New elevation data triple estimates of global vulnerability to sea-level rise and coastal flooding
Nature Communications Read Article

Millions more people could be at risk of sea level rise and coastal flooding than previously thought, a new study suggests. The researchers developed a new “digital elevation model” that refines the data from NASA’s Shuttle Radar Topography Mission (SRTM) – the principal elevation dataset used for international assessment of coastal flood risks. The new model suggests that “190 million people occupy global land below projected high tide lines for 2100 under low carbon emissions”. These figures “triple SRTM-based values”, the researchers say. Under high emissions, the study indicates “up to 630 million people live on land below projected annual flood levels for 2100, and up to 340 million for mid-century, versus roughly 250 million at present”.
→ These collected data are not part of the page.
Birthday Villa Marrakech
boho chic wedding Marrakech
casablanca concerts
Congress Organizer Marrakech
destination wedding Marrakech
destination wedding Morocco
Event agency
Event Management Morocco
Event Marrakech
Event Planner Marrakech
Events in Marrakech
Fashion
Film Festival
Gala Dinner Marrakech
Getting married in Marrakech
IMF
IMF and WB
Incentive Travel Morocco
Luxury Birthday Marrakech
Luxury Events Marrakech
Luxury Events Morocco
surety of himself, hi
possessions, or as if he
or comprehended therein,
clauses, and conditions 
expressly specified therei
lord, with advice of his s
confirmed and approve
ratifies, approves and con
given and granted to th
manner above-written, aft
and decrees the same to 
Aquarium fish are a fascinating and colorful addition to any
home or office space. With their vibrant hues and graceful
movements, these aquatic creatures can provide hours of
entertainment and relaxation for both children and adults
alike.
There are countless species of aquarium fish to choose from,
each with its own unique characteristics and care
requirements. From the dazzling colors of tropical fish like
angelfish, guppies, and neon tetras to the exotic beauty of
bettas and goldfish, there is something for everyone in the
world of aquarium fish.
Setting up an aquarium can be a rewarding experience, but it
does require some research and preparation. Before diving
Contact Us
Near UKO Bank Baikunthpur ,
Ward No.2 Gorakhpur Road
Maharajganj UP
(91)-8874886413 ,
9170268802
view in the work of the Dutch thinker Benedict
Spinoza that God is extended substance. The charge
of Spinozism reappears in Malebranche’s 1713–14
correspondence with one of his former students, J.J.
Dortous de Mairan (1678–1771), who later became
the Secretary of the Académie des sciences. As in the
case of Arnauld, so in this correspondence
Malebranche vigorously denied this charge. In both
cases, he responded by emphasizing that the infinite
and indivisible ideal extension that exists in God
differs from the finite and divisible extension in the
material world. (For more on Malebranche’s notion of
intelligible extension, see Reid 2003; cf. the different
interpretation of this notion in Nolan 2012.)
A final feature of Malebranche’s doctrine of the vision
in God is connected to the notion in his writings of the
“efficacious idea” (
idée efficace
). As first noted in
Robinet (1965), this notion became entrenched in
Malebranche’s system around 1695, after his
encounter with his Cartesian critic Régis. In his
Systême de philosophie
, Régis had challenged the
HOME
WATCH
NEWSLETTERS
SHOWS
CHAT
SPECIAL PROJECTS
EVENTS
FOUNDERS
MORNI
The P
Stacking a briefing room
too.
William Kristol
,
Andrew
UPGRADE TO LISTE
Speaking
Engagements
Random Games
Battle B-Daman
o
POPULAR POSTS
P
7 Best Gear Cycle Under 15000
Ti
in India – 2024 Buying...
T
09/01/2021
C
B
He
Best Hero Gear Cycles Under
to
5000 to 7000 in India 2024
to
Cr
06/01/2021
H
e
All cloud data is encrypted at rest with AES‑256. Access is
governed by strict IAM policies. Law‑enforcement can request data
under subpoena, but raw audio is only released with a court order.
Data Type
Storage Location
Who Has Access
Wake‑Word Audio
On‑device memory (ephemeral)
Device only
Twenty-five years of adaptation finance through a climate justice lens
Climatic Change Read Article

A new study “takes stock of the first 25+ years of adaptation finance under the United Nations Framework Convention on Climate Change (UNFCCC)” and “seeks to understand whether adaptation finance has become more justly governed and delivered over the past quarter century”. The researchers “distinguish among three ‘eras’ of adaptation finance: (1) the early years under the UNFCCC (1992–2008); (2) the Copenhagen shift (2009–2015); and (3) the post-Paris era (2016–2018)”. They then “review the justice issues raised by evolving expectations and rules over the provision, distribution, and governance of adaptation finance”.